Vom zu klein geratenen Hengst zum Rennbahnhelden

Der Mariendorfer Hengst Ganystar eilt mit seinem Trainer Maik Esper derzeit von Sieg zu Sieg. (Foto: Lingk)

Mariendorf. Sie ist eines der bekanntesten Wahrzeichen Tempelhofs: Die bereits 1913 eröffnete Rennbahn ist nicht nur die älteste bestehende Berliner Sportstätte, sondern auch die berühmteste Traberpiste Deutschlands.

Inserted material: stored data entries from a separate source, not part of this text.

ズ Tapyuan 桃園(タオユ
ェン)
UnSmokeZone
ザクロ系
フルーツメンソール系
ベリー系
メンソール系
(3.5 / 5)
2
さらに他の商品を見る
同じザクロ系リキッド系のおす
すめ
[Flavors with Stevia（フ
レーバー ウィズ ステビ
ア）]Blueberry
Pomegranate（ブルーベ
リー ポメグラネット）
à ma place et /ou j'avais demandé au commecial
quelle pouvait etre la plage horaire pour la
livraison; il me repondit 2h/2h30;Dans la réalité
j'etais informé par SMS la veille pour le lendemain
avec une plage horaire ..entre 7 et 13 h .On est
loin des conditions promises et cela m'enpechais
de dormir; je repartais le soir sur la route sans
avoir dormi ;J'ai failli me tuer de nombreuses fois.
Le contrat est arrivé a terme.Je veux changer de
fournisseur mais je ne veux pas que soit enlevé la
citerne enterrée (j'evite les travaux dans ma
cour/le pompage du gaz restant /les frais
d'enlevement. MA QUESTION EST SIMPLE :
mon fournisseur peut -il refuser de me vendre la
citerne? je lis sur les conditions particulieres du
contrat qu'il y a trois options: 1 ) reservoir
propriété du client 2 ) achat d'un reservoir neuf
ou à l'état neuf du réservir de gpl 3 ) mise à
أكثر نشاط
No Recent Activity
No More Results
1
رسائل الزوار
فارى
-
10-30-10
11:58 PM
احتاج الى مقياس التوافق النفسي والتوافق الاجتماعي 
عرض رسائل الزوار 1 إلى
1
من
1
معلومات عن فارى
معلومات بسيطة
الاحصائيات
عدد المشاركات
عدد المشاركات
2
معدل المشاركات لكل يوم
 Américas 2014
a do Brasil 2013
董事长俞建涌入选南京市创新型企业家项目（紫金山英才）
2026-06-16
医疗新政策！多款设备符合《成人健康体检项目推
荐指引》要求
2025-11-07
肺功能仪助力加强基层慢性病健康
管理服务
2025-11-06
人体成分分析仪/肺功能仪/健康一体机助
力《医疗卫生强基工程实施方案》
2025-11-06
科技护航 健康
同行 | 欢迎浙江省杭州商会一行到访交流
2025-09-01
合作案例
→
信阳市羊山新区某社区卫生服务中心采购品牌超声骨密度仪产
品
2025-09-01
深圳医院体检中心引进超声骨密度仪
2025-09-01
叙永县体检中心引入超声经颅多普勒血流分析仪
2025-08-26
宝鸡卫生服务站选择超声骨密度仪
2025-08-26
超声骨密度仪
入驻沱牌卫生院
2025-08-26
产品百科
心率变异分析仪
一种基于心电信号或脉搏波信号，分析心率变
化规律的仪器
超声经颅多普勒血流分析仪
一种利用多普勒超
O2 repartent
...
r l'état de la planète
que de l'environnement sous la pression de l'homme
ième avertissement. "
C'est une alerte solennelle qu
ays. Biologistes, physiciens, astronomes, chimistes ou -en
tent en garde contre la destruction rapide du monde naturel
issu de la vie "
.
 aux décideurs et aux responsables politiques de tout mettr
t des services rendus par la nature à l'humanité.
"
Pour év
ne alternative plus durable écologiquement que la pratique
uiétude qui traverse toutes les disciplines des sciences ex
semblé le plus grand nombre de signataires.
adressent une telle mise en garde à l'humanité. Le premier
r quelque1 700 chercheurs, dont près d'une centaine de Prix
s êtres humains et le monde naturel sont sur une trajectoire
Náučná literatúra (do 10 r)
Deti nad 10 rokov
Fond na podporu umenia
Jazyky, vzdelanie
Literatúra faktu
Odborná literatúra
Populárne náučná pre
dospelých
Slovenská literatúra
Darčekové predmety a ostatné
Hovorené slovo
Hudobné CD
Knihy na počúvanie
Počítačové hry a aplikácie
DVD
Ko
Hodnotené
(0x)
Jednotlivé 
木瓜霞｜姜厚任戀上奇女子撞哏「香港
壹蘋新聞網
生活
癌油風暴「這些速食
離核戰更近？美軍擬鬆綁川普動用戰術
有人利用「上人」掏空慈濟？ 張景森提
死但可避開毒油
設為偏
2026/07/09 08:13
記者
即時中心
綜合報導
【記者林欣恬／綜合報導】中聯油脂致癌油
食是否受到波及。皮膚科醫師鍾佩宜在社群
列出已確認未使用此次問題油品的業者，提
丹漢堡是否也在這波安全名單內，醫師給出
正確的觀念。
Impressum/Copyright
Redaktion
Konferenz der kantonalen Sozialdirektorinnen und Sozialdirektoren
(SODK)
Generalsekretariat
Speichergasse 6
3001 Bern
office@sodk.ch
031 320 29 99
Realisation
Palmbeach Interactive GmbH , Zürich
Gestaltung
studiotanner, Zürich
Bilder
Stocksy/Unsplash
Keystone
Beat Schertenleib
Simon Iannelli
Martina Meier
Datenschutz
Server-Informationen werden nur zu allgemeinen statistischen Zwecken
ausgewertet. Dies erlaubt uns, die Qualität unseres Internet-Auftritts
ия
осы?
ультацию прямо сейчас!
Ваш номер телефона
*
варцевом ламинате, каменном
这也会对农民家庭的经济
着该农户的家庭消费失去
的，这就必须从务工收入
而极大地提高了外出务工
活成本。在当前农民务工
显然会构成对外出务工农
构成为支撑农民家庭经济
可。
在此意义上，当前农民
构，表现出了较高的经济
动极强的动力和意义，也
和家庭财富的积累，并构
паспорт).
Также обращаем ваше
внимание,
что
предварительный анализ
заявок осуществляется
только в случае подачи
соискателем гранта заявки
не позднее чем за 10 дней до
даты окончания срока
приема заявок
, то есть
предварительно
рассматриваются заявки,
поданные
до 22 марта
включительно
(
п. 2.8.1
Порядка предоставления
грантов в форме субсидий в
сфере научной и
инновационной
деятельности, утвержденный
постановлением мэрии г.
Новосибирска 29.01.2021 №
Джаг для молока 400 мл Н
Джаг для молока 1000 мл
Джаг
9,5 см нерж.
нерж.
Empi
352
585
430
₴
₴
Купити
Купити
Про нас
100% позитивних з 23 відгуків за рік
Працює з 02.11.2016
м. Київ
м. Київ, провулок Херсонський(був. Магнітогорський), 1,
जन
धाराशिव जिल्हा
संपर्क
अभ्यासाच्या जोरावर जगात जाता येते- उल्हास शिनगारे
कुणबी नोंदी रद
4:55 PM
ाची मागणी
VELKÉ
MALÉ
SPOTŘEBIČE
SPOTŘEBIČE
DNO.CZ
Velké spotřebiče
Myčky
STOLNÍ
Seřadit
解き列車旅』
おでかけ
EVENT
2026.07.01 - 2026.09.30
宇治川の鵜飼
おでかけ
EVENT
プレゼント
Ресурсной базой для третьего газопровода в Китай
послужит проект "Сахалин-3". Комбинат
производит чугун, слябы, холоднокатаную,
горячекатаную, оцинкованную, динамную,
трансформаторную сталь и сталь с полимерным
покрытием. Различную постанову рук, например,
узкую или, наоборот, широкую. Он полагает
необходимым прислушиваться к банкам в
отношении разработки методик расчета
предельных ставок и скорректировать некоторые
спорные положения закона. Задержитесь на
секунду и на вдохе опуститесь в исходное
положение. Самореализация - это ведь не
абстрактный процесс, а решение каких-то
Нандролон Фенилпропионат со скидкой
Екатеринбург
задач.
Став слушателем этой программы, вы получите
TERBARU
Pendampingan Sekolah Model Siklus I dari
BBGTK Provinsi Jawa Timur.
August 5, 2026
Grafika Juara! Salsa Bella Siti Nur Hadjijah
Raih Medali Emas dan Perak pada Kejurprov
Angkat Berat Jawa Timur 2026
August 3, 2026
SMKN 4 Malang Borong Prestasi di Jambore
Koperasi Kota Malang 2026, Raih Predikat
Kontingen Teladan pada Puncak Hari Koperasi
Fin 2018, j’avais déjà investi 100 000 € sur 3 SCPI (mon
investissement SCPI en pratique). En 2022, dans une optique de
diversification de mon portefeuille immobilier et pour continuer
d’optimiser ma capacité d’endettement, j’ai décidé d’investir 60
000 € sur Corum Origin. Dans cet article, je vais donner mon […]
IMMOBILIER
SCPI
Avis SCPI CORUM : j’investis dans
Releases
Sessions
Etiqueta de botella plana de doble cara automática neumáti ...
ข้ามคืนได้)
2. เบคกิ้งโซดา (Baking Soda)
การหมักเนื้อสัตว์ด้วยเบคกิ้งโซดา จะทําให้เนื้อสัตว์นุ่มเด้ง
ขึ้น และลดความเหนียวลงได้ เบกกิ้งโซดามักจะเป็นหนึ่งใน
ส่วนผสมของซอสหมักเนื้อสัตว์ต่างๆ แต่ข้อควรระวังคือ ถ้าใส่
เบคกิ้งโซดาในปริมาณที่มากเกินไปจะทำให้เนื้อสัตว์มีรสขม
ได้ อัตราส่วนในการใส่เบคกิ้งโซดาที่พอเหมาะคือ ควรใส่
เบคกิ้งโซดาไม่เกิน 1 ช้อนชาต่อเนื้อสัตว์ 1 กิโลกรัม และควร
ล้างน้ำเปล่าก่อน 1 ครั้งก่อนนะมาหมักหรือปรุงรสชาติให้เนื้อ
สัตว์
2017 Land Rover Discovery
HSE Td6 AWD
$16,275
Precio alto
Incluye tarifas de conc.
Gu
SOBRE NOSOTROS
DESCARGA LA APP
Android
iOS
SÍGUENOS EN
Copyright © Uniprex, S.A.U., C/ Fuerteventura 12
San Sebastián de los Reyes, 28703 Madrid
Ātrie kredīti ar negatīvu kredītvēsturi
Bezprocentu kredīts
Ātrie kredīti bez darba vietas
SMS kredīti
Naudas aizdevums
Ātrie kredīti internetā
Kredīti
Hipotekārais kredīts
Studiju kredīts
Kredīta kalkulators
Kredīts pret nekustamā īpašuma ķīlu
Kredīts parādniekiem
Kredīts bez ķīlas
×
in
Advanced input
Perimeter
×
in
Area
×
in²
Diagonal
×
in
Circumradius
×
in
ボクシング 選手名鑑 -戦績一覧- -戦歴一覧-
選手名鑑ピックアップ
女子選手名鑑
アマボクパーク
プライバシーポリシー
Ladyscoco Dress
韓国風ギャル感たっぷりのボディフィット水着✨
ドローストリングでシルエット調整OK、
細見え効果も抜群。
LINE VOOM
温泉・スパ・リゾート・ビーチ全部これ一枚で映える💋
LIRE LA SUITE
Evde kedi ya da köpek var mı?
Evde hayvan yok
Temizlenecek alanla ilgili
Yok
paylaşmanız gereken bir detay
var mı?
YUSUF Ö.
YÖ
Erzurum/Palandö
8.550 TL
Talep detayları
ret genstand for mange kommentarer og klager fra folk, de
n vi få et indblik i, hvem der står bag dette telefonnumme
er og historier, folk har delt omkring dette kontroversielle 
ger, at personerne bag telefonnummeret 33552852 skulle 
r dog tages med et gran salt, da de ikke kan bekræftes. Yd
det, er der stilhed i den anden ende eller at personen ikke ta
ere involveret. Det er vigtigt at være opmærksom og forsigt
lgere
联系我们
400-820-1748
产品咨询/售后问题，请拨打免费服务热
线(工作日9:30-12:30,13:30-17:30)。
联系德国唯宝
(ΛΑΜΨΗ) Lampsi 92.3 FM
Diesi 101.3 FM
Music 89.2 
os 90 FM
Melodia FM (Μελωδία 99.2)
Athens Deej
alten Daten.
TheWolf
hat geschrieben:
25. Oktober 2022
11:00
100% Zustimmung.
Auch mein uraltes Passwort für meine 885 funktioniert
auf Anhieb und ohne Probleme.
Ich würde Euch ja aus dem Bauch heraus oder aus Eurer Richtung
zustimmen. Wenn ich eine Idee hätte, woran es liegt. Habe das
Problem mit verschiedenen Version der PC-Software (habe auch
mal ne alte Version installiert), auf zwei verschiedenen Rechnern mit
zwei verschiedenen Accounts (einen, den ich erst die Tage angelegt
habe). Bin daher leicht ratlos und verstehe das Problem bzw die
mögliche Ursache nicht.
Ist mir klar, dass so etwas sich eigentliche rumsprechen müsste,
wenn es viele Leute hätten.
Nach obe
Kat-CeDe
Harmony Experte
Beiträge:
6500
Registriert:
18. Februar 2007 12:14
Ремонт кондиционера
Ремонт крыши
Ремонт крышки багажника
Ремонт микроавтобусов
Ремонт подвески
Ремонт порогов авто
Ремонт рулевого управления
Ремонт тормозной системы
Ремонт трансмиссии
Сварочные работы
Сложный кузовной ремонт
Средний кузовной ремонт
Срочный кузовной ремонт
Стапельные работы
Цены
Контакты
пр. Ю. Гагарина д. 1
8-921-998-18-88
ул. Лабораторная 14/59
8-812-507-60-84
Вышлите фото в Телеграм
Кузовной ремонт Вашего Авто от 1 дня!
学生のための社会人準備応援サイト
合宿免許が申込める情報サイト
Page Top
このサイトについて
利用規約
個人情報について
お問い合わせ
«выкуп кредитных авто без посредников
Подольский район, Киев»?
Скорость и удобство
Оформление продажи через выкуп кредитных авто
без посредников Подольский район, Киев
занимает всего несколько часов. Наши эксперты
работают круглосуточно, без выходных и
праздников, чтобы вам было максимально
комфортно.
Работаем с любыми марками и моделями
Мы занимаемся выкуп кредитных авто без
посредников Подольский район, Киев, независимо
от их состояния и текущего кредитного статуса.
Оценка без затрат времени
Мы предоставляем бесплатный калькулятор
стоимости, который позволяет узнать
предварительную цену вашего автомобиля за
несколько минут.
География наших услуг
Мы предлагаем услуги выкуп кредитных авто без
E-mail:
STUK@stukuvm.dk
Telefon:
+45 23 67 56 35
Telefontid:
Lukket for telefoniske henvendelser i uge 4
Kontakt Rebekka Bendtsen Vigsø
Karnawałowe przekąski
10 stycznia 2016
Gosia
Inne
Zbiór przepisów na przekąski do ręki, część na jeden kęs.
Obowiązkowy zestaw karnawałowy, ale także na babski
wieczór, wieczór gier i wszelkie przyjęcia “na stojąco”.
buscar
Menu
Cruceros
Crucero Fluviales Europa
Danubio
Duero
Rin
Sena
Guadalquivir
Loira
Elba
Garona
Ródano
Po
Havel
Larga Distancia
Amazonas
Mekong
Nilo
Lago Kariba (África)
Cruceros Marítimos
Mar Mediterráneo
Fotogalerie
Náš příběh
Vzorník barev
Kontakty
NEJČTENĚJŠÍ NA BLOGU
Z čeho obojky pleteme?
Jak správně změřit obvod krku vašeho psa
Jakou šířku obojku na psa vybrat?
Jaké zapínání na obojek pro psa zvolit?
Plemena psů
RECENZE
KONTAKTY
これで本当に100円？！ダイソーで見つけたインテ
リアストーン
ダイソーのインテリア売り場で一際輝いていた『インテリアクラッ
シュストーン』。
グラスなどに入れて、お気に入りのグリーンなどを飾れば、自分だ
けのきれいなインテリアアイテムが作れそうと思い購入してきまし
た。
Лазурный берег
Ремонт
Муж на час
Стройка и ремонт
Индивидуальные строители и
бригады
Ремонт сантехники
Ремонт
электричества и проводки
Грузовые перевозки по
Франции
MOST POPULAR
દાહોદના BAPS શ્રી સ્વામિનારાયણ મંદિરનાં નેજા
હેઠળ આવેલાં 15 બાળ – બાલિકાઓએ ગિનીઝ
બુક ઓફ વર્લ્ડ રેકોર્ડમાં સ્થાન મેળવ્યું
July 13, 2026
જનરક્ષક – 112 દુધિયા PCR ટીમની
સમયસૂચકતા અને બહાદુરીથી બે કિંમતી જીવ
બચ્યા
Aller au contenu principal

Hier wird alljährlich das Derby ausgetragen, hier steht an diesem Wochenende (Beginn Sonnabend 17.30 Uhr, Sonntag 13.30 Uhr) der Wettkampf um die mit 400.000 Euro Preisgeld dotierte Breeders Crown auf dem Programm. In den vergangenen Monaten wurde das Geläuf am Mariendorfer Damm 222 für das große Ereignis extra saniert.

Doch so beeindruckend das sportliche Geschehen auf der Piste auch sein mag: Berliner Erfolge in den großen Rennen sind leider absolute Mangelware.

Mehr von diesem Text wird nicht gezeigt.